Purtroppo però c''è la mannaia del prezzo. "Si, al momento il costo di un ciclo terapeutico per un singolo paziente credo che si aggiri, solo per i farmaci, sui 40.00 euro e quindi, se in Italia si dovessero trattare tutti i soggetti con epatite C sarebbero necessari diversi miliardi di euro. È evidente che non possiamo assolutamente permetterci una spesa del genere e quindi necessariamente lo Stato ha dovuto limitare la dispensazione di queste molecole (che da noi è gratuita, non dimentichiamolo) solo ai pazienti con malattia più avanzata, quelli per i quali un ulteriore ritardo sarebbe pericoloso per la loro sopravvivenza".
Anche l'epatite C però ha i suoi costi. "Si, ha costi elevatissimi, soprattutto negli stadi più avanzati di cirrosi ed epatocarcinoma, sia costi diretti (necessari cioè per la gestione ed il trattamento della malattia) che costi indiretti (intesi come perdita di produttività, di giornate di lavoro, come numero di decessi). A tal proposito sono state condotte diverse indagini, ma la più recente è quella del Prof. Mennini (Professore di Economia Sanitaria presso l'Università Tor Vergata di Roma), che ha stimato in Italia circa 407 milioni di euro/anno come costi diretti e circa 645 milioni di euro/anno come costi indiretti. Sono cifre esorbitanti, che però passano sotto silenzio perchè l'epatite C non raggiunge gli onori della cronaca come succede invece per Ebola o per un singolo caso di meningite".

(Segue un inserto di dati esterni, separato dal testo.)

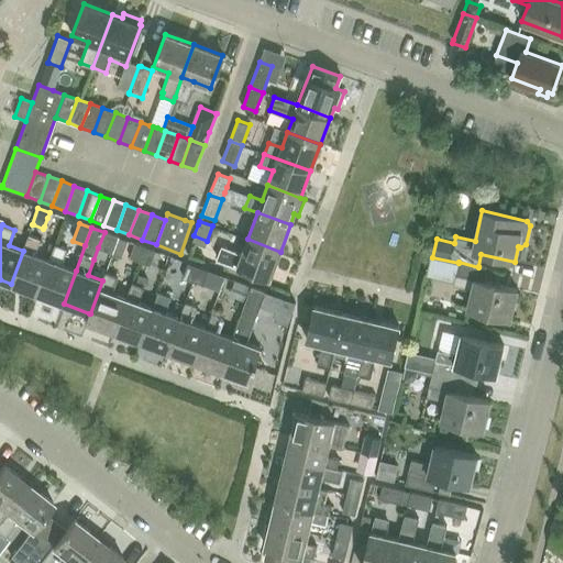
[(105,232),(98,247),(112,253),(112,252),(118,238),(105,232)]
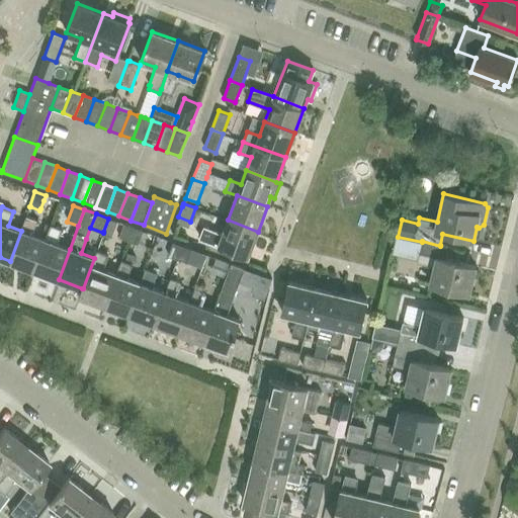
[(21,231),(10,261),(34,270),(46,240),(46,239),(45,239),(32,235),(37,220),(26,216),(25,216),(20,230),(21,231)]
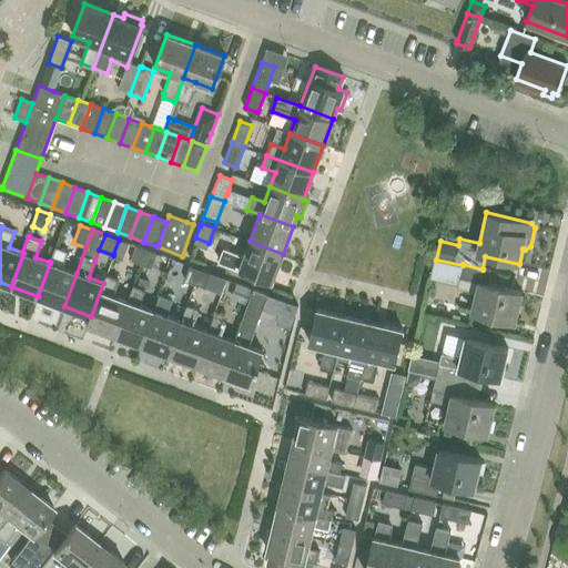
[(113,255),(112,257),(122,261),(128,243),(119,240),(113,254),(113,255)]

Quale può essere la soluzione? "È urgente una politica nazionale in tema di epatite cronica C, un vero e proprio “Piano Epatiti” così come è stato già fatto in altre nazioni come la Francia o la Scozia. Ma anche a livello locale è necessario un salto di qualità nell'organizzazione sanitaria: non ci si può limitare alla dispensazione di farmaci, ma bisogna considerare invece il problema in tutta la sua complessità, ottimizzare le strategie di presa in carico dei soggetti con infezione cronica C, razionalizzare le spese attuali (che sono ingenti) in modo da dirottare eventuali risparmi alla cura di un maggior numero di pazienti".
Intanto, nell'immediato, non deve essere facile operare delle scelte. Come avviene la selezione dei pazienti da avviare a trattamento? "I criteri di scelta sono molto stringenti e li ha definiti il Ministero, per cui non c'è alcuna discrezionalità da parte del medico, ma certamente non è piacevole comunicare a chi non ha una malattia avanzata l'impossibilità di accedere a questi nuovi regimi e la conseguente necessità di attendere “tempi migliori”, che si spera solo siano brevi. È “spiacevole” doversi confrontare con la delusione, la rabbia, la paura di chi sa che è disponibile un'arma potente per la propria malattia, ma al momento non vi può accedere a causa del costo elevato. Per fortuna è molto più affascinante l'altro lato della medaglia, la possibilità di poter regalare a centinaia di persone (ed ai loro familiari) l'opportunità di guardare al futuro con una luce diversa, con la prospettiva di non avere più sulle spalle questo temibile virus e di dover attendere impotenti l'inesorabile evoluzione della malattia".
I pazienti salentini hanno problemi a reperire queste nuove cure? "Assolutamente no, perchè la ASL Lecce ha autorizzato ben 5 centri per questo specifico compito e quindi si può davvero dire che in questo ambito “emigrare” non serve. Ancora una volta il mio consiglio è quello di rivolgersi al proprio medico di famiglia per essere poi indirizzati al centro di riferimento competente per il proprio territorio".